Westfalen post
Nicole Schneidmüller

Balanceakt der Gefühle

7. nov 1994

Hermann van Veen begeisterte Fans in der Stadthalle

Von Hagen. (WP) Ein schwarzer Vorhang, mittendrin ein weißer Fleck und davor ein Mann, in schwarzweiß gekleidet, mit einem kaputten Regenschirm in der Hand, die blauen Augen weit aufgerissen. Er singt von seinem toten Freund, den er immer wieder vertröstet hat. „Du hast so oft gedacht, warum fahr ich nicht mal hin ...“. Betretene Gesichter im Publikum; vielen sieht man an, daß sie auch so einen vernachlässigten Freund haben. Was, wenn er plötzlich nicht mehr da wäre? Beklemmung macht sich breit. Und dann: Die Beruhigung durch den Mann auf der Bühne: „Na ja, das Leben geht weiter. Hoffentlich nicht zu lange - Zeit ist Geld!“


Das Publikum lacht befreit auf. Eben noch todtraurig, jetzt wieder unbeschwert heiter. Den Balanceakt zwischen den Gefühlen beherrscht Hermann van Veen wie kein zweiter. „Das ist das Tolle an ihm“, schwärmt eine Frau in der Pause, „er läßt einen nie mit seinen Gefühlen allein.“ Der Künstler relativiert: „Das.hab’ ich von meiner Mutter. Die kann in den traurigsten Momenten etwas sagen, daß die Leute sterben vor Lachen. Das ist ihre Art, das Gleichgewicht zu halten.“

Hermann van Veen, der Clown, Sänger, Geiger, Pantomime, hält das begeisterte Publikum im Gleichgewicht -drei Stunden lang. Niemand, der sich dem Charme des Mannes entziehen könnte. Daß die Halle nicht restlos ausverkauft ist, tut der Stimmung keinen Abbruch und läßt auch den Künstler kalt: „Wir sind zwei Tage in Hagen, da kommen vielleicht 3-oder 4000 Leute - ist doch super! Mehr braucht ein Mensch doch nicht.“

Hermann van Veen gibt alles. Ob vor 10 oder vor 1000 Leuten.
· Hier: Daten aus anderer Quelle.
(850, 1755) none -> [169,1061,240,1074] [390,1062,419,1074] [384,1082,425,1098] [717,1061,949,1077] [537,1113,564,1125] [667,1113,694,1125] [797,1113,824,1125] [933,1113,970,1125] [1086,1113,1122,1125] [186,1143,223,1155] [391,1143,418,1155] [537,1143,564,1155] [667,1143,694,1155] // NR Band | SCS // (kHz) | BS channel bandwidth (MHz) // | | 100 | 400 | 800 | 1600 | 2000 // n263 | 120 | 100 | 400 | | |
Erst nach fünf Zugaben verläßt er am Samstag abend die Bühne; geht auf die Wünsche seines Publikums ein; auch, als ein vielleicht fünfjähriges Mädchen nach vorne schleicht und wünscht: „Kannst Du vielleicht Plit- scheplatsche Feder singen?“ Kann er - aber nur eine Strophe. „Ich wußte nicht mehr, wie das weiterging“, gesteht er entschuldigend.
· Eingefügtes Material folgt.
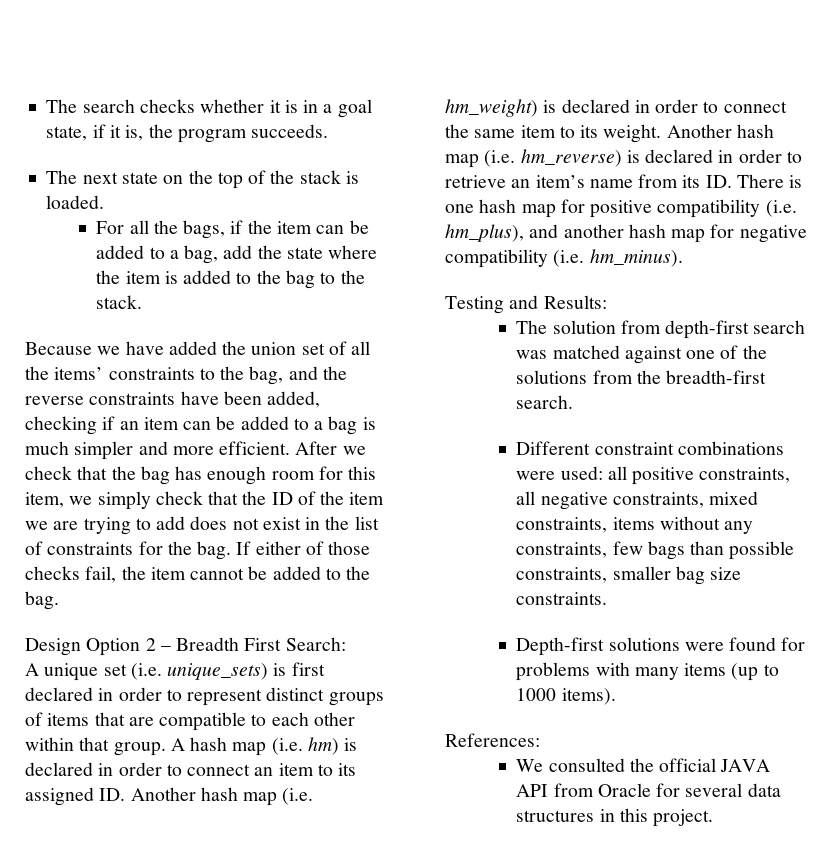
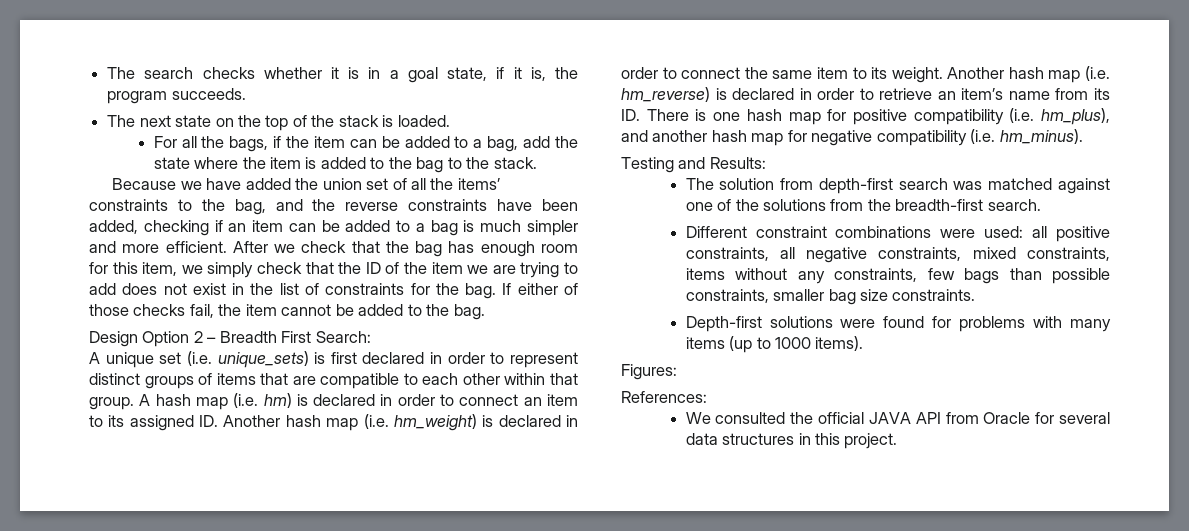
(616, 696) none -> [621,364,677,380] // Figures:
„Ich hab ihn schon fünfmal gesehen und es ist immer wieder toll.“ Eingefleischte van-Veen-Fans kommen immer wieder. Und das, obwohl er mit seinen Liedern nicht in den Charts ist, keine Hitparaden anführt. „Ich glaube, daß die Leute spüren: Da steht ein Mann, der im Prinzip sehr unsicher ist und der sein Bestes gibt“, vermutet der „länger aus Leidenschaft“ (van Veen über van Veen), „Am Ende gehen alle mit einem guten Gefühl nach Haus. Ich auch.“

Und kommen beim nächsten Konzert wieder.